According to Conway (whose version of events is already being disputed by a lawyer representing Reilly), he heard the story from each of the activists, independently. He described Reilly and Morrison as “acquaintances” but also said they “were friends.”

“I didn’t mean any malice by this,” Conway said. “I didn’t want them to get in any trouble. I just — a reporter called and asked me a question and I honestly answered it.”

Conway (no relation to Kentucky Attorney General Jack Conway) sits on the executive committee of the Jefferson County, Ky. Democratic Party, and said he serves as the party’s official spokesperson. He is also vice president of sales and marketing at a Louisville company called Website Mentors, which describes itself “a full-service digital media & interactive marketing agency.” To hear Conway tell it, he wasn’t the only person who knew Reilly and Morrison were behind the recording of the McConnell meeting, in which McConnell and aides discussed their potential opponent, Ashley Judd. However, Conway wasn’t exactly clear about how he knew it.

“The way it was told to me was that several people had implicated them in this, and I just confirmed it,” he said. “And I was the only person either, as some people would say, [who] has the balls to go on record, [or] as I would say, stupid enough to go on record.”

He said he knows both the activists from the Louisville political world, but he was quick to draw a line between what he does and what they do.

“They are active in the Louisville political scene,” Conway said. “I am a leader in the Democratic Party. There’s a difference.
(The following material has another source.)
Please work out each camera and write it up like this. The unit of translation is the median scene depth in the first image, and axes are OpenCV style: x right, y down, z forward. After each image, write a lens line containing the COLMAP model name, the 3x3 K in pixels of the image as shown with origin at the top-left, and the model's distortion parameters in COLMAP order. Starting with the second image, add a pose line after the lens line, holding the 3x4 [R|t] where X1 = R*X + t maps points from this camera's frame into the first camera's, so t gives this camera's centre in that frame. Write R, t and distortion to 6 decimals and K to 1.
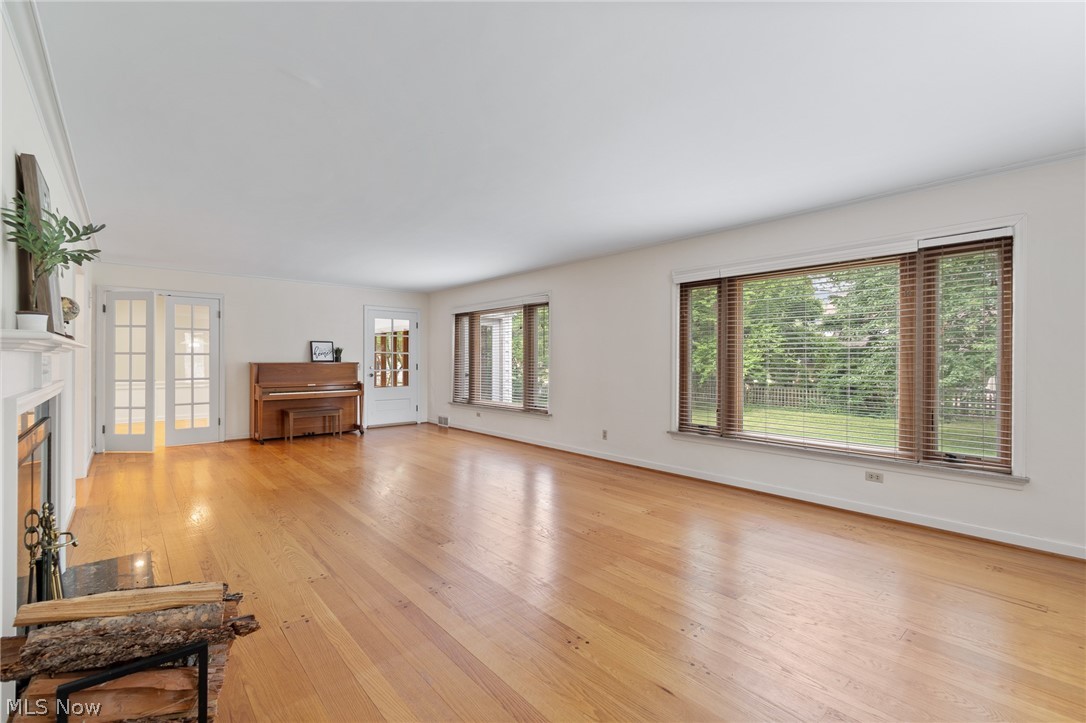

They are political activists, and that’s why I came forward, because I wanted to generate a boundary between our party, that I love, and their behavior, with which I do not agree.”
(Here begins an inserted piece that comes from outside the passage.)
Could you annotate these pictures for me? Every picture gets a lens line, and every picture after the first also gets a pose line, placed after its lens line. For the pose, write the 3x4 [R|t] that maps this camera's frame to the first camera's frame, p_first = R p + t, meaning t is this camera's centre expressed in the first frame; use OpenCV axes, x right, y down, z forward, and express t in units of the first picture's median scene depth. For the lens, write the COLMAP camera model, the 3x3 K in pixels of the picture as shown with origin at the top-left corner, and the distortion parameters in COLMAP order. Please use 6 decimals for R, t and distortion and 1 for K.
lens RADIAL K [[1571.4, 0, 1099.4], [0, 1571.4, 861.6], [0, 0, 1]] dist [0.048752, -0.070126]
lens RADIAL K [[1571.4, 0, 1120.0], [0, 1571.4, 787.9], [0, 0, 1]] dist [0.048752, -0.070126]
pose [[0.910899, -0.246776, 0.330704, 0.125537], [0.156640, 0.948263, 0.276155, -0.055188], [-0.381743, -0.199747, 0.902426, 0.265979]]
While he had not given the county party advance notice of his comments to the NPR station, Conway said he had spoken with county Chairman Bill Ryan on Thursday, and that Ryan “backs me up.”

After spending the whole day telling the same tale, Conway said he was not even sure he had the full story of how the recordings were made.

“I think this is an important thing that needs to be at least put out in the conversation: how did they know anything was going to be going on there?” Conway wondered. “I guess the point I’m trying to make is maybe a tip came from inside McConnell’s office to tell them, ‘Show up here, at this time.’ Like, ‘There’s going to be a strategy meeting, maybe you want to hang out outside,’ or something like that.”

Did he really think that, TPM asked.

“I mean, I don’t know, that’s just my thought process as I’ve had the entire day to think about,” he replied.